INSTRUCTIONS FOR THE TASK
Where the line with "Kupfer als (Kupfer-(II)-Sulfat)" appears in the records below, start there and transcribe each line exactly through the last.

[Collected data]
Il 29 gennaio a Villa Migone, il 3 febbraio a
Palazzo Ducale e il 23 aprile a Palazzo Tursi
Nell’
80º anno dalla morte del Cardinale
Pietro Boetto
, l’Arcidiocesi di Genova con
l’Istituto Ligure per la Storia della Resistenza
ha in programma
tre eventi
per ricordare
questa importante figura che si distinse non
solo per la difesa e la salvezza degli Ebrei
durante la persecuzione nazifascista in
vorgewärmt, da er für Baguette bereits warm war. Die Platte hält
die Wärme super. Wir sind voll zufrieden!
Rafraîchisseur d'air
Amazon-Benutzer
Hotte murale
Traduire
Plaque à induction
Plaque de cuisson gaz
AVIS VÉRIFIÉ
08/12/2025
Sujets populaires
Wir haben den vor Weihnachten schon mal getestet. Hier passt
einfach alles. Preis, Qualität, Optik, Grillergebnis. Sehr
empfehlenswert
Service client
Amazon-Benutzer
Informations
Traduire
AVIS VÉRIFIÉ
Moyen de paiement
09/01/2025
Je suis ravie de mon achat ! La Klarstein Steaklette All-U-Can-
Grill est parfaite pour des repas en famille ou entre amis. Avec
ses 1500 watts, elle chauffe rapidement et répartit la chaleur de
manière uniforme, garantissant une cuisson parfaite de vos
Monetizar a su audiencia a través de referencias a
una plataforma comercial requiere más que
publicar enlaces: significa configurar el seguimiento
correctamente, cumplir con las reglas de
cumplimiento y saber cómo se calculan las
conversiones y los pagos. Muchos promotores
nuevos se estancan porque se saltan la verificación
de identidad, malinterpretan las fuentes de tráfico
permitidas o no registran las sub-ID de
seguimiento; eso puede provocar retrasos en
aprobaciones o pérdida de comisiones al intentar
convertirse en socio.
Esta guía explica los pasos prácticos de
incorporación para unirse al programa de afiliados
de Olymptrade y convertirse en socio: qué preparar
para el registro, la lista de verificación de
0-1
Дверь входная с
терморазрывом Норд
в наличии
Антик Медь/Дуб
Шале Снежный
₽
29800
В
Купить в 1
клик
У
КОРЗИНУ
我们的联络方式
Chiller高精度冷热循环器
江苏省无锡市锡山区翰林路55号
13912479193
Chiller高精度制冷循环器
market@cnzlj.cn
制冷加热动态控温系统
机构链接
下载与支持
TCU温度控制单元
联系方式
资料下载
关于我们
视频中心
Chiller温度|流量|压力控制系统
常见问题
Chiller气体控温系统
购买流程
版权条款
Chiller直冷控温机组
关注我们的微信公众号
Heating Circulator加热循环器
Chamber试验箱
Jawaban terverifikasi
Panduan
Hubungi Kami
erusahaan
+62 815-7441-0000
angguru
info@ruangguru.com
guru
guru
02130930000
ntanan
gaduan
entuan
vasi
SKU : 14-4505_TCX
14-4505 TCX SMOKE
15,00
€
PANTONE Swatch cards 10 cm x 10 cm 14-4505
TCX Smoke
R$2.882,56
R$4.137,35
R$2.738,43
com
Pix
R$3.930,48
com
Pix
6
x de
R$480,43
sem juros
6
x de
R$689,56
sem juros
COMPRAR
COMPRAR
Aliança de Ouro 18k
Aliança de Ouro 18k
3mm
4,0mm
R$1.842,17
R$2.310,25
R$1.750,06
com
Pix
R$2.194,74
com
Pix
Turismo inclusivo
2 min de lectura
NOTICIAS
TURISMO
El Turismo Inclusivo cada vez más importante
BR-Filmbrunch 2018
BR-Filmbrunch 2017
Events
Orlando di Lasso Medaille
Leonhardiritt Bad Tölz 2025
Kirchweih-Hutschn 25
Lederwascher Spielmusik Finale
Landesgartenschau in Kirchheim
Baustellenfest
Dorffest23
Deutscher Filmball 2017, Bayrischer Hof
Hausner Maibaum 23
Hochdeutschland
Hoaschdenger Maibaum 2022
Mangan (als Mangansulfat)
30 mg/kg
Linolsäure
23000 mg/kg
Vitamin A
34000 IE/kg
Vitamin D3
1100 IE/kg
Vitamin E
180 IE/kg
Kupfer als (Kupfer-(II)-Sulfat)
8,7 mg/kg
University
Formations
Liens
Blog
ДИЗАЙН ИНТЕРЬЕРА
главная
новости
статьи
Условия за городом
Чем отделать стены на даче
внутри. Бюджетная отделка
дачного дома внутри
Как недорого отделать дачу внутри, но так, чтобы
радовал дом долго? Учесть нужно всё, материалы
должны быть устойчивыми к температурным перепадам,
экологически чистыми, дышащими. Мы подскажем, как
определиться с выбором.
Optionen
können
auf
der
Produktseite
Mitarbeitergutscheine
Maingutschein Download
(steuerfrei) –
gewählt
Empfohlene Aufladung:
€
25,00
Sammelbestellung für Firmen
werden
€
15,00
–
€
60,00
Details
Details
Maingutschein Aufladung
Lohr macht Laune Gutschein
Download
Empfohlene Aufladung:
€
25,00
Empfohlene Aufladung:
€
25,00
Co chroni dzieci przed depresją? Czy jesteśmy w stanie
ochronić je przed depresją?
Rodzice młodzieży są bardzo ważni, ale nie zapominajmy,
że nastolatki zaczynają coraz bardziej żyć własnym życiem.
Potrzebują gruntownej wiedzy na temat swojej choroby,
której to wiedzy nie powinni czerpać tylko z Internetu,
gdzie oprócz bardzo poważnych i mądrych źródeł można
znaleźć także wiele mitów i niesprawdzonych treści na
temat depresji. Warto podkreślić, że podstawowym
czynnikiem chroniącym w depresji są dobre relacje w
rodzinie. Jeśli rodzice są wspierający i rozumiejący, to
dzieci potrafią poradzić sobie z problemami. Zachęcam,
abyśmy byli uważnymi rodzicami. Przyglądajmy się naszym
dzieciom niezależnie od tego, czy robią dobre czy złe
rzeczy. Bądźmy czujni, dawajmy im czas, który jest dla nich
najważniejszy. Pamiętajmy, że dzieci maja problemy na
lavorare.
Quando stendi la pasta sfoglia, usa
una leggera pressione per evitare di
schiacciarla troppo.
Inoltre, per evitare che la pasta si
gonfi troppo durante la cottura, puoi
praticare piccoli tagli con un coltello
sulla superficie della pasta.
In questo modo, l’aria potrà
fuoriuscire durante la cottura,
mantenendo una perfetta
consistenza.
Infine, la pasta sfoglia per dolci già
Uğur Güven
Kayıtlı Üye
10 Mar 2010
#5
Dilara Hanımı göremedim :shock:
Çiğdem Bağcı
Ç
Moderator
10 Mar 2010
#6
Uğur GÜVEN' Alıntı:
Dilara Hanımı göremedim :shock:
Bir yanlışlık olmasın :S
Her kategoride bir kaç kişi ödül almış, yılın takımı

ANSWER SPACE
Kupfer als (Kupfer-(II)-Sulfat)
8,7 mg/kg
University
Formations
Liens
Blog
ДИЗАЙН ИНТЕРЬЕРА
главная
новости
статьи
Условия за городом
Чем отделать стены на даче
внутри. Бюджетная отделка
дачного дома внутри
Как недорого отделать дачу внутри, но так, чтобы
радовал дом долго? Учесть нужно всё, материалы
должны быть устойчивыми к температурным перепадам,
экологически чистыми, дышащими. Мы подскажем, как
определиться с выбором.
Optionen
können
auf
der
Produktseite
Mitarbeitergutscheine
Maingutschein Download
(steuerfrei) –
gewählt
Empfohlene Aufladung:
€
25,00
Sammelbestellung für Firmen
werden
€
15,00
–
€
60,00
Details
Details
Maingutschein Aufladung
Lohr macht Laune Gutschein
Download
Empfohlene Aufladung:
€
25,00
Empfohlene Aufladung:
€
25,00
Co chroni dzieci przed depresją? Czy jesteśmy w stanie
ochronić je przed depresją?
Rodzice młodzieży są bardzo ważni, ale nie zapominajmy,
że nastolatki zaczynają coraz bardziej żyć własnym życiem.
Potrzebują gruntownej wiedzy na temat swojej choroby,
której to wiedzy nie powinni czerpać tylko z Internetu,
gdzie oprócz bardzo poważnych i mądrych źródeł można
znaleźć także wiele mitów i niesprawdzonych treści na
temat depresji. Warto podkreślić, że podstawowym
czynnikiem chroniącym w depresji są dobre relacje w
rodzinie. Jeśli rodzice są wspierający i rozumiejący, to
dzieci potrafią poradzić sobie z problemami. Zachęcam,
abyśmy byli uważnymi rodzicami. Przyglądajmy się naszym
dzieciom niezależnie od tego, czy robią dobre czy złe
rzeczy. Bądźmy czujni, dawajmy im czas, który jest dla nich
najważniejszy. Pamiętajmy, że dzieci maja problemy na
lavorare.
Quando stendi la pasta sfoglia, usa
una leggera pressione per evitare di
schiacciarla troppo.
Inoltre, per evitare che la pasta si
gonfi troppo durante la cottura, puoi
praticare piccoli tagli con un coltello
sulla superficie della pasta.
In questo modo, l’aria potrà
fuoriuscire durante la cottura,
mantenendo una perfetta
consistenza.
Infine, la pasta sfoglia per dolci già
Uğur Güven
Kayıtlı Üye
10 Mar 2010
#5
Dilara Hanımı göremedim :shock:
Çiğdem Bağcı
Ç
Moderator
10 Mar 2010
#6
Uğur GÜVEN' Alıntı:
Dilara Hanımı göremedim :shock:
Bir yanlışlık olmasın :S
Her kategoride bir kaç kişi ödül almış, yılın takımı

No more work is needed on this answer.